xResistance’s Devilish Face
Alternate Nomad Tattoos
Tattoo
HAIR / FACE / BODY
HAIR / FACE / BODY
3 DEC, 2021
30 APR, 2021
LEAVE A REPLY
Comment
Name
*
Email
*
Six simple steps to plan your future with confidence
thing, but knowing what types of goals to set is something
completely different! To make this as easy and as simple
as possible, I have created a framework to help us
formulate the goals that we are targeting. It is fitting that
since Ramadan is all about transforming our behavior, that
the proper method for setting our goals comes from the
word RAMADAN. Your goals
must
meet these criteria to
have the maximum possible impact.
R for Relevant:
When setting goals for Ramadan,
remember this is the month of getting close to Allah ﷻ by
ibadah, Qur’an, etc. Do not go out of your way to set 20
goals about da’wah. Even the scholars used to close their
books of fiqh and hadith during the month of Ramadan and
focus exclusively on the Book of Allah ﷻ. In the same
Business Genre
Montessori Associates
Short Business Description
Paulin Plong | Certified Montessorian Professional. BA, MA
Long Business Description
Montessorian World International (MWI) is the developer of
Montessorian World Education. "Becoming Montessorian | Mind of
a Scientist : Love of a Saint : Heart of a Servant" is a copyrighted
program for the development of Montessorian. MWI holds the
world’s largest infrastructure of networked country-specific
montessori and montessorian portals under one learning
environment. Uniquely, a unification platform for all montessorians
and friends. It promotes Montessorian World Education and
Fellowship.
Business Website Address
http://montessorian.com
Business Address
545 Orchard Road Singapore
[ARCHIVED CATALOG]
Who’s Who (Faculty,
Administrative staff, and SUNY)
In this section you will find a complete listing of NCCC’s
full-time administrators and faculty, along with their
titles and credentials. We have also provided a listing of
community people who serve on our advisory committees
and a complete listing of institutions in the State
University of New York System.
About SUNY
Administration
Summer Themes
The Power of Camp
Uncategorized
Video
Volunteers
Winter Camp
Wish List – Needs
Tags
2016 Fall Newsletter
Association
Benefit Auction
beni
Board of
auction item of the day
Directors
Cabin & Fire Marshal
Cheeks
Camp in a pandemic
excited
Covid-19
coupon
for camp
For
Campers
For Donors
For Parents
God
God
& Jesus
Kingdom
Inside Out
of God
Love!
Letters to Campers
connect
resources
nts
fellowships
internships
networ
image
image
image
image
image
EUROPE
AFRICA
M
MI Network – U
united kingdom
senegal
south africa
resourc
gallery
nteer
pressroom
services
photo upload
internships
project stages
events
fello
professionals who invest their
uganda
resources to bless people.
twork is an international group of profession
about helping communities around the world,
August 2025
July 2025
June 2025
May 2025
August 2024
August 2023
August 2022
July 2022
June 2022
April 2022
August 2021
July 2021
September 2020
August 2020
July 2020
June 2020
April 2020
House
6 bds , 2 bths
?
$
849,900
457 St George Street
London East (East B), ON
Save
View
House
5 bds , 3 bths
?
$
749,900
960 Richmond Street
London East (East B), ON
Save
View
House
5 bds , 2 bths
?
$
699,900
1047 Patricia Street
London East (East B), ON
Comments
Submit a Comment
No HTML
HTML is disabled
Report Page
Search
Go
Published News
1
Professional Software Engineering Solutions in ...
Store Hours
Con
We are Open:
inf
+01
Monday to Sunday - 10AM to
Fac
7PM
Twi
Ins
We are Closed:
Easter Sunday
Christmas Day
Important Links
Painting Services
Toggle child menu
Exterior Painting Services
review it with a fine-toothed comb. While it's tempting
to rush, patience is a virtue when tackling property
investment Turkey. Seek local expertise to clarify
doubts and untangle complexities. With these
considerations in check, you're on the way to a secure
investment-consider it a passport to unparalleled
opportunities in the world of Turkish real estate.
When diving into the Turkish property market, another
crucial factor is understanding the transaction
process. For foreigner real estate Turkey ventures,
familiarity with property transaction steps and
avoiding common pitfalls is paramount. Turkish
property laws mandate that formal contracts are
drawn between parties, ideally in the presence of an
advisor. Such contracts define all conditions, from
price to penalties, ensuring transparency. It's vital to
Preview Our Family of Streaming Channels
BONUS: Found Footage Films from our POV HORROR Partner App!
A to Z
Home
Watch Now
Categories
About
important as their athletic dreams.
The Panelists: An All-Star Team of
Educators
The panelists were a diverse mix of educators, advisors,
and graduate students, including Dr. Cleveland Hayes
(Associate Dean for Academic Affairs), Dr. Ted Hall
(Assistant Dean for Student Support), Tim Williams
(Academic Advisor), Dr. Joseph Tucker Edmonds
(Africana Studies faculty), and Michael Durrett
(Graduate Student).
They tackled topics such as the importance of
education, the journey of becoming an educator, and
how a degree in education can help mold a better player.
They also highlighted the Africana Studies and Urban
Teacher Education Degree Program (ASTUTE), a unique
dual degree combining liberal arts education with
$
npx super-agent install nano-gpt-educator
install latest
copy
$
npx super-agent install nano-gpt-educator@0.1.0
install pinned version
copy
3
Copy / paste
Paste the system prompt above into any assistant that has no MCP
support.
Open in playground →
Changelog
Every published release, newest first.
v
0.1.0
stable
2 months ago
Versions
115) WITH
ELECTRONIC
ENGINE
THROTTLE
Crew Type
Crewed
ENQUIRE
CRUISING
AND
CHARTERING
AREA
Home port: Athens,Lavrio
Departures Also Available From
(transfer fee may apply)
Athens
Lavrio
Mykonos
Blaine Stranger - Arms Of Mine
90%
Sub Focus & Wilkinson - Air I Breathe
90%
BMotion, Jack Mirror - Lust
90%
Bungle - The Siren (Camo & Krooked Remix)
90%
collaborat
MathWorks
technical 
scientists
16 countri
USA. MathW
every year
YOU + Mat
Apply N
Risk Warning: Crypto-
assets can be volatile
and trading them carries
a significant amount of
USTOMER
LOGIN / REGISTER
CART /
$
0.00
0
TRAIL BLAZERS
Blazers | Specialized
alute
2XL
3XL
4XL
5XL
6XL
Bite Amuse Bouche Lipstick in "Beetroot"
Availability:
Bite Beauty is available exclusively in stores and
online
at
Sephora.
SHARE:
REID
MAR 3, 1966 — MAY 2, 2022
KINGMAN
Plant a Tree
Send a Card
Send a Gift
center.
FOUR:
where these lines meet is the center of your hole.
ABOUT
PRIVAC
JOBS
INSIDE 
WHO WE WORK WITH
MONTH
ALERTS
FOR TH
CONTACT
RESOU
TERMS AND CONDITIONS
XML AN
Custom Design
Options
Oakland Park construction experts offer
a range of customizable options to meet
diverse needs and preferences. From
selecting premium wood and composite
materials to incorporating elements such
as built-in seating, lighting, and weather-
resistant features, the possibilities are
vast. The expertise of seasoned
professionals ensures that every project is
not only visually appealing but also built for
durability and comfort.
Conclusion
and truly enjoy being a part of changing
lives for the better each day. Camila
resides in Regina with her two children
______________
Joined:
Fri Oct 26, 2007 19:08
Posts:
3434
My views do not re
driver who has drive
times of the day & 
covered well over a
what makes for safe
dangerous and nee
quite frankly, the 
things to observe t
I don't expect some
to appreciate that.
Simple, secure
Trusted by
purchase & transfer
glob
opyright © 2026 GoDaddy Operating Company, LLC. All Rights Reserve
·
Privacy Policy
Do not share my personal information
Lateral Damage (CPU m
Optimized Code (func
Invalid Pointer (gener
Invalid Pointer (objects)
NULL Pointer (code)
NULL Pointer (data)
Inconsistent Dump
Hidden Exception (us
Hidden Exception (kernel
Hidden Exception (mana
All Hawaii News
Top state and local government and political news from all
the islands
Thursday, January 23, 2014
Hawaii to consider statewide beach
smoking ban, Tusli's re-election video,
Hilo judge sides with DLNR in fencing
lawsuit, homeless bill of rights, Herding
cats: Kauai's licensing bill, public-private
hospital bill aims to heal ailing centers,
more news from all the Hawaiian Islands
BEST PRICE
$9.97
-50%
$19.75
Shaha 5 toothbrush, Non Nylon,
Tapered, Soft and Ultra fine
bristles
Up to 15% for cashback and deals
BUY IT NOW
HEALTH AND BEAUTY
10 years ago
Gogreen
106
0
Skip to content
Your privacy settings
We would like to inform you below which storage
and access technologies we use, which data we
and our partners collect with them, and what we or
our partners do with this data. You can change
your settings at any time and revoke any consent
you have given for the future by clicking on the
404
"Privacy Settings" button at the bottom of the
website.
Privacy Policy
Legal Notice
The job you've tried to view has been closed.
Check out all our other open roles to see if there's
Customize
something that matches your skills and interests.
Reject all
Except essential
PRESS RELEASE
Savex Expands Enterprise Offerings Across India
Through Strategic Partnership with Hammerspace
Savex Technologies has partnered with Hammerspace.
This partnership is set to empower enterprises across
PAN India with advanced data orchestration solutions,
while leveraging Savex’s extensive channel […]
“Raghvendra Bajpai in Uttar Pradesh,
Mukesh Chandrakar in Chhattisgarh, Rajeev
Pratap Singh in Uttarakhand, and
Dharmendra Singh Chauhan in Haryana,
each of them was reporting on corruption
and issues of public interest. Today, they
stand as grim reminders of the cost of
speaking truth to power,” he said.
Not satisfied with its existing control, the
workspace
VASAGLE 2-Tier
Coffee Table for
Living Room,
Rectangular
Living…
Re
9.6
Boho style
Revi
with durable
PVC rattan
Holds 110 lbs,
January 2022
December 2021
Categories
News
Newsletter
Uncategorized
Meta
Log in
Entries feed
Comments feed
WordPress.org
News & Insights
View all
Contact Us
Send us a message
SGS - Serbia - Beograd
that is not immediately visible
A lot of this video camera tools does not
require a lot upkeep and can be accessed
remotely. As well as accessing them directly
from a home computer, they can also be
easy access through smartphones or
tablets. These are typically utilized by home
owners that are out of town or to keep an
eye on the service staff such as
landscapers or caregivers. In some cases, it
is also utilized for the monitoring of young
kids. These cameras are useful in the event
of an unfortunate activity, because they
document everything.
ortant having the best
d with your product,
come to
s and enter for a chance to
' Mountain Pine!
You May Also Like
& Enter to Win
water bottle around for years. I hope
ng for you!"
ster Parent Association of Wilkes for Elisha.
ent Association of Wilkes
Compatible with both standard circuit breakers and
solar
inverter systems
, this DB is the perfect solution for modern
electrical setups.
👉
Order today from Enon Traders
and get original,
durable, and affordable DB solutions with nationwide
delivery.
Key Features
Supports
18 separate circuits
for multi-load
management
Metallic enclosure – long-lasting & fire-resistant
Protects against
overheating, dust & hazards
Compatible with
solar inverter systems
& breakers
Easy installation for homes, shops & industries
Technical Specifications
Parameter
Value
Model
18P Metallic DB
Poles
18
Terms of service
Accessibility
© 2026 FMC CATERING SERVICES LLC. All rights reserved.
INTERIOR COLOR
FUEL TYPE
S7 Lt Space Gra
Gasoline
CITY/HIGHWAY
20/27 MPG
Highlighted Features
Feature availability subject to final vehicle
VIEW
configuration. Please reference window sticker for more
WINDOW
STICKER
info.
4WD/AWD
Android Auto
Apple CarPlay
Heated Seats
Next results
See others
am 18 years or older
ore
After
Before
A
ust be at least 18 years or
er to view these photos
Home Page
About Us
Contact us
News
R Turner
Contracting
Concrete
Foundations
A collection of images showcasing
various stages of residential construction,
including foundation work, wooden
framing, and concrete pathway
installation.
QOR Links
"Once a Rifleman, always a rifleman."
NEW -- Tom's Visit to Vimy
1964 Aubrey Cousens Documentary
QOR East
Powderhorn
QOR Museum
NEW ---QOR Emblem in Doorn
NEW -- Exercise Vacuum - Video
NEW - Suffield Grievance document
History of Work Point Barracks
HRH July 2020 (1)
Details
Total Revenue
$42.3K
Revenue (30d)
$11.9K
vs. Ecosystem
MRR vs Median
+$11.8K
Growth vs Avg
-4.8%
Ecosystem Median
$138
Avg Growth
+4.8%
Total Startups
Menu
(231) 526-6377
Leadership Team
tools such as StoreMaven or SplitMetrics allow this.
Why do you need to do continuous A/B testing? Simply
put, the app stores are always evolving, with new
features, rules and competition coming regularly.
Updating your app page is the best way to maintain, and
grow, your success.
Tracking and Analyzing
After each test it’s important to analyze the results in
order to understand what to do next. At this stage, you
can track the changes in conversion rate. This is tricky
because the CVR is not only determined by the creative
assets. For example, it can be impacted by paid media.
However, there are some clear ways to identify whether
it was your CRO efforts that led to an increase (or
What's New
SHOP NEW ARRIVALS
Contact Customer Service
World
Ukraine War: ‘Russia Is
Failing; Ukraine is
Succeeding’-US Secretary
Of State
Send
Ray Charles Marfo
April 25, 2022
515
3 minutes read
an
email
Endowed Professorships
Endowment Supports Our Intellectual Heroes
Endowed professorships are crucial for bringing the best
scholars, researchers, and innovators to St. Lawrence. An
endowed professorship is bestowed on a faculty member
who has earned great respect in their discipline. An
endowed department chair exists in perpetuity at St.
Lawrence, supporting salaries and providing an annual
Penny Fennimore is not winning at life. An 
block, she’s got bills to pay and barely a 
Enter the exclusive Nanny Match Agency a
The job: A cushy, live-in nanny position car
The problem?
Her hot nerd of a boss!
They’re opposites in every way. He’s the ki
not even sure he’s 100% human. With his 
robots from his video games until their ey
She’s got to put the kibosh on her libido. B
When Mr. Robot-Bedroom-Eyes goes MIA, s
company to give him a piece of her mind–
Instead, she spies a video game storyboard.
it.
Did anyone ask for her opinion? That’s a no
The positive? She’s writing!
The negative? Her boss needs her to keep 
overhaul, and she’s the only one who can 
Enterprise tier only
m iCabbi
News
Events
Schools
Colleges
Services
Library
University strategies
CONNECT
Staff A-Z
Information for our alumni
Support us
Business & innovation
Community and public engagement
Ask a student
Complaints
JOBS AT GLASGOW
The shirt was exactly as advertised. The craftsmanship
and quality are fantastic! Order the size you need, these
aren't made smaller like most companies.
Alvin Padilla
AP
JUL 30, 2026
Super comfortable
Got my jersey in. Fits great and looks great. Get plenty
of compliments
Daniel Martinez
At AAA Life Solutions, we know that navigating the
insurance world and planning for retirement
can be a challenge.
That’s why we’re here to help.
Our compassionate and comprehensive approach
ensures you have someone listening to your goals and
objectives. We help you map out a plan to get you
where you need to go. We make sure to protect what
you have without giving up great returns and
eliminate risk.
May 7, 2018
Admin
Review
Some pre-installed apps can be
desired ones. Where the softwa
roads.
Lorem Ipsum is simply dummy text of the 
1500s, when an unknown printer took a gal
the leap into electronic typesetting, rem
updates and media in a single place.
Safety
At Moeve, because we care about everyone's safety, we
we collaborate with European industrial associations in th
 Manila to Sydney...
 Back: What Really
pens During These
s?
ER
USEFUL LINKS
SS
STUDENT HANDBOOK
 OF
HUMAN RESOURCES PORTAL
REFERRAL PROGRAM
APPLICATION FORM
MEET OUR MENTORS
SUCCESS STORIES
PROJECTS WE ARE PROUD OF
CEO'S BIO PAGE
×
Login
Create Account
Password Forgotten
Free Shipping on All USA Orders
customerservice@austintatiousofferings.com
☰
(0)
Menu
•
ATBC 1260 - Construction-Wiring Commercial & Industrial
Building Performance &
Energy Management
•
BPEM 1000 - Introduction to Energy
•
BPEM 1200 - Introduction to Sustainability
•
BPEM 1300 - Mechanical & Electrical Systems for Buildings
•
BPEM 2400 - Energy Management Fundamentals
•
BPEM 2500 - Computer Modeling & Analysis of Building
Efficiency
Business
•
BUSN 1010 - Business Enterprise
▬▬▬
## Work to complete:
Count the lines of the records that contain the string "Supports". Give only the number.

## Solution for this task:
2